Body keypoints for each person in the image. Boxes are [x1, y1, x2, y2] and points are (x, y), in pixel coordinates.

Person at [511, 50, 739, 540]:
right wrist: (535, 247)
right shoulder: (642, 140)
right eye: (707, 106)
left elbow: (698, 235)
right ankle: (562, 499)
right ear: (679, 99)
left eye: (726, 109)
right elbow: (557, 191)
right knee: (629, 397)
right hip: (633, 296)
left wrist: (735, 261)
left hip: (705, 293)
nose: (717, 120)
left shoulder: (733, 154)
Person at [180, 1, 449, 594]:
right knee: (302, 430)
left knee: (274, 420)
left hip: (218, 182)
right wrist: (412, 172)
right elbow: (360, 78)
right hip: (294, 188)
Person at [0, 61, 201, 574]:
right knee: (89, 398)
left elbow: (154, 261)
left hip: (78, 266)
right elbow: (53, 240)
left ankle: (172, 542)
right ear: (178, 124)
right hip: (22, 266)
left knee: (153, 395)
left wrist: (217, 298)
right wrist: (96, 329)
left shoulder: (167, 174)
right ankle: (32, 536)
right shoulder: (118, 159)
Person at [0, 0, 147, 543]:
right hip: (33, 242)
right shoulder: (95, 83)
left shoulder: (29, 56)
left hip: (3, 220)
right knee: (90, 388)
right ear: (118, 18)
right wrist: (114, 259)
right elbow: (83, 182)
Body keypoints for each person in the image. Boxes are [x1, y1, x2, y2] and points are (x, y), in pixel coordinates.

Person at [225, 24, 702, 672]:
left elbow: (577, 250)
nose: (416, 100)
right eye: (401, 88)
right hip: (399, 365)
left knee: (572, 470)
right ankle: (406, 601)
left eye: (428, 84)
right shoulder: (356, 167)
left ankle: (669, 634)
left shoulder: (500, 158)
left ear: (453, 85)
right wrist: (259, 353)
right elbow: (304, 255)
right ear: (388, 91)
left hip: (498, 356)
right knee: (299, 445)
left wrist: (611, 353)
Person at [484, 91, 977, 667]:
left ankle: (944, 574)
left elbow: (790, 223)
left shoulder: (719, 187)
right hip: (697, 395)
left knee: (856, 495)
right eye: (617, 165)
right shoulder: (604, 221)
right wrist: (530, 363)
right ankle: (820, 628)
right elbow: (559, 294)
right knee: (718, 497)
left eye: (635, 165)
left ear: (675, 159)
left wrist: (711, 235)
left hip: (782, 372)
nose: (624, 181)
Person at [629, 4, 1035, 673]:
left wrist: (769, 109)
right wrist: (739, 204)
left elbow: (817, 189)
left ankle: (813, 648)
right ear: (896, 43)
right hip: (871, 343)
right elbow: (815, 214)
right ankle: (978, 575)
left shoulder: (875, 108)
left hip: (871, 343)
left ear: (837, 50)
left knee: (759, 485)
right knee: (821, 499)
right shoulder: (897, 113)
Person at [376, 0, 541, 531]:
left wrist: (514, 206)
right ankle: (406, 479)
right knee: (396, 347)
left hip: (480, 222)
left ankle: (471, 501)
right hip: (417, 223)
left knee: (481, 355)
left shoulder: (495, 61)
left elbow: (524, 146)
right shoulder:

====================

Task prompt. Starting with the line with "right eye: (707, 106)" above and going on through the line with "left knee: (572, 470)", transcribe every line exactly, both ends included, and add nothing.

Output below.
right eye: (707, 106)
left elbow: (698, 235)
right ankle: (562, 499)
right ear: (679, 99)
left eye: (726, 109)
right elbow: (557, 191)
right knee: (629, 397)
right hip: (633, 296)
left wrist: (735, 261)
left hip: (705, 293)
nose: (717, 120)
left shoulder: (733, 154)
Person at [180, 1, 449, 594]:
right knee: (302, 430)
left knee: (274, 420)
left hip: (218, 182)
right wrist: (412, 172)
right elbow: (360, 78)
right hip: (294, 188)
Person at [0, 61, 201, 574]:
right knee: (89, 398)
left elbow: (154, 261)
left hip: (78, 266)
right elbow: (53, 240)
left ankle: (172, 542)
right ear: (178, 124)
right hip: (22, 266)
left knee: (153, 395)
left wrist: (217, 298)
right wrist: (96, 329)
left shoulder: (167, 174)
right ankle: (32, 536)
right shoulder: (118, 159)
Person at [0, 0, 147, 543]:
right hip: (33, 242)
right shoulder: (95, 83)
left shoulder: (29, 56)
left hip: (3, 220)
right knee: (90, 388)
right ear: (118, 18)
right wrist: (114, 259)
right elbow: (83, 182)
Body keypoints for each person in the image. Boxes are [x1, y1, x2, y2] and points are (x, y), in pixel coordinates.

Person at [225, 24, 702, 672]:
left elbow: (577, 250)
nose: (416, 100)
right eye: (401, 88)
right hip: (399, 365)
left knee: (572, 470)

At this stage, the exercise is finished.